__WHAT THE EXERCISE ASKS__
Take the data below and extract the lines from the one with "X178769000Y-113110000D03*" to the one with "X178769000Y-113110000D02*", inclusive, exactly as written.

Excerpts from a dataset
= = = =

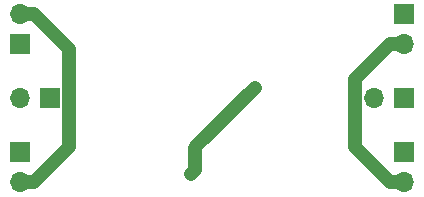
<source format=gbr>
G04 #@! TF.FileFunction,Copper,L2,Bot,Signal*
%FSLAX46Y46*%
G04 Gerber Fmt 4.6, Leading zero omitted, Abs format (unit mm)*
G04 Created by KiCad (PCBNEW 4.0.7) date 11/01/17 14:12:36*
%MOMM*%
%LPD*%
G01*
G04 APERTURE LIST*
%ADD10C,0.076200*%
%ADD11R,1.700000X1.700000*%
%ADD12O,1.700000X1.700000*%
%ADD13C,0.685800*%
%ADD14C,1.219200*%
G04 APERTURE END LIST*
D10*
D11*
X164338000Y-102108000D03*
D12*
X164338000Y-99568000D03*
D11*
X196850000Y-99568000D03*
D12*
X196850000Y-102108000D03*
D11*
X164338000Y-111252000D03*
D12*
X164338000Y-113792000D03*
D11*
X196850000Y-111252000D03*
D12*
X196850000Y-113792000D03*
D11*
X166878000Y-106680000D03*
D12*
X164338000Y-106680000D03*
D11*
X196850000Y-106680000D03*
D12*
X194310000Y-106680000D03*
D13*
X178769000Y-113110000D03*
X184181000Y-105791000D03*
D14*
X196850000Y-102108000D02*
X195647919Y-102108000D01*
X195647919Y-102108000D02*
X192697999Y-105057920D01*
X192697999Y-110842080D02*
X195647919Y-113792000D01*
X192697999Y-105057920D02*
X192697999Y-110842080D01*
X195647919Y-113792000D02*
X196850000Y-113792000D01*
X164338000Y-99568000D02*
X165540081Y-99568000D01*
X165540081Y-113792000D02*
X164338000Y-113792000D01*
X165540081Y-99568000D02*
X168490001Y-102517920D01*
X168490001Y-102517920D02*
X168490001Y-110842080D01*
X168490001Y-110842080D02*
X165540081Y-113792000D01*
X178769000Y-113110000D02*
X179111899Y-112767101D01*
X179111899Y-112767101D02*
X179111899Y-110860101D01*
X179111899Y-110860101D02*
X179324000Y-110648000D01*
X179324000Y-110648000D02*
X184181000Y-105791000D01*
M02*

</source>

= = = =

__RESULT__
X178769000Y-113110000D03*
X184181000Y-105791000D03*
D14*
X196850000Y-102108000D02*
X195647919Y-102108000D01*
X195647919Y-102108000D02*
X192697999Y-105057920D01*
X192697999Y-110842080D02*
X195647919Y-113792000D01*
X192697999Y-105057920D02*
X192697999Y-110842080D01*
X195647919Y-113792000D02*
X196850000Y-113792000D01*
X164338000Y-99568000D02*
X165540081Y-99568000D01*
X165540081Y-113792000D02*
X164338000Y-113792000D01*
X165540081Y-99568000D02*
X168490001Y-102517920D01*
X168490001Y-102517920D02*
X168490001Y-110842080D01*
X168490001Y-110842080D02*
X165540081Y-113792000D01*
X178769000Y-113110000D02*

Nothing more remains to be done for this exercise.